La miré y me reí, convencido de que bromeaba, pero su expresión me dijo que no era así, y no pude sino volver a reír, asombrado ante la vida tan extraordinaria que llevaba.

– Bueno, ahora puedes dormir todo lo que quieras -dije por fin-. No habrá obreros disponibles, ni acero, hasta que acabe la guerra.

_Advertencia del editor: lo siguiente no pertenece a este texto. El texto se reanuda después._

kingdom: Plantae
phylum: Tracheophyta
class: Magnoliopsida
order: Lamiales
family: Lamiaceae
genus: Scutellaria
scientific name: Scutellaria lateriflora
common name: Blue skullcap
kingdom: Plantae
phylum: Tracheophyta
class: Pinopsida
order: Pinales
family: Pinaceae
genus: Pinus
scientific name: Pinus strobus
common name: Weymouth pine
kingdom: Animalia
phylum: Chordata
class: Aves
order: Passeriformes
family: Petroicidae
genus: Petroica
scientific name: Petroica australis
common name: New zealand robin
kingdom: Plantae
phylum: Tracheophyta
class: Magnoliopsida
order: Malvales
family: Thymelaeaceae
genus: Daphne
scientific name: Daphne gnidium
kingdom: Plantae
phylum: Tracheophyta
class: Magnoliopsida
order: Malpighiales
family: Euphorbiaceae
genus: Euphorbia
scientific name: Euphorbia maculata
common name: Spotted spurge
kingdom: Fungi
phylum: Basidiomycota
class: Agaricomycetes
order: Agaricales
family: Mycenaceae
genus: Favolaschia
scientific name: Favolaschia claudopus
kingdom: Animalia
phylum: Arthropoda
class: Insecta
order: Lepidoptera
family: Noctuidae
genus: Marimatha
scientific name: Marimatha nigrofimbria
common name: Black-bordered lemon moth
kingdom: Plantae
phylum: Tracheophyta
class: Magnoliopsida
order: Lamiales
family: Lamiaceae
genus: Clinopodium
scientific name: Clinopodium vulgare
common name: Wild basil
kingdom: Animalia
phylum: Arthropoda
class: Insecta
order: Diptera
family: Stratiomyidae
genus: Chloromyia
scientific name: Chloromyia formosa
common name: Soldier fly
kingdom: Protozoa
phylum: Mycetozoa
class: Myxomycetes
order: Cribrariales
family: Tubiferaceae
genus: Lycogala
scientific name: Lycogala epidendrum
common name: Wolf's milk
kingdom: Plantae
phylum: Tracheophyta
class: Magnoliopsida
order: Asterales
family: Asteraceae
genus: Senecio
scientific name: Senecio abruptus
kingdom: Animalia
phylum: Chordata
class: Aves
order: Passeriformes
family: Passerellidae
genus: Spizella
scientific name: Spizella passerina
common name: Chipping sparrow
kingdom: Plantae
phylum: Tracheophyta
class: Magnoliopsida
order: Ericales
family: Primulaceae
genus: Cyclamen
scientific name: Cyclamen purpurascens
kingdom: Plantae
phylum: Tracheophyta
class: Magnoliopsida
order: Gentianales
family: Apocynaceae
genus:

– Estoy deseando que llegue ese día -declaró cuando seguimos andando.

– ¿Echas de menos a tu padre?

– Sí, mucho. Pero hay más que eso. Y no son las razones por las que mi hermana quiere que acabe la guerra. A mí no me interesan los bailes, los vestidos bonitos o las demás frivolidades que la sociedad de San Petersburgo valora por encima de otras cosas.

– ¿De verdad? -inquirí sorprendido-. Pensaba que disfrutabas de esas diversiones.

– No. No es que me desagraden exactamente, Georgi, la cosa no es tan simple. A veces pueden ser divertidas. Pero no tienes ni idea de cómo era la vida aquí antes de la guerra. Mis padres acudían a una fiesta distinta cada día de la semana. Olga acababa de ser presentada en sociedad. No habrían tardado en encontrarle marido. Algún príncipe inglés, seguramente. Y lo harán, una vez que la guerra acabe, sin duda. Siguen hablando de comprometerla con el primo David, el príncipe de Gales.

– Vaya -me asombré, pues no se me había ocurrido que Olga pudiese estar comprometida-. ¿Desde cuándo están enamorados?

– ¿Enamorados? -repitió ella, enarcando una ceja-. No seas ridículo, Georgi, no están enamorados.

– Entonces, ¿cómo es que…?

– No seas ingenuo. Seguro que sabes cómo funcionan estas cosas. Olga es una joven muy guapa, ¿no estás de acuerdo?

– Bueno, sí, por supuesto. Aunque tiene una hermana todavía más guapa.

Anastasia sonrió y apoyó la cabeza contra mi brazo mientras seguíamos con nuestro paseo. La estatua del jinete de bronce quedaba a mi izquierda, con todo el aspecto de estar a punto de cargar hacia la orilla del río.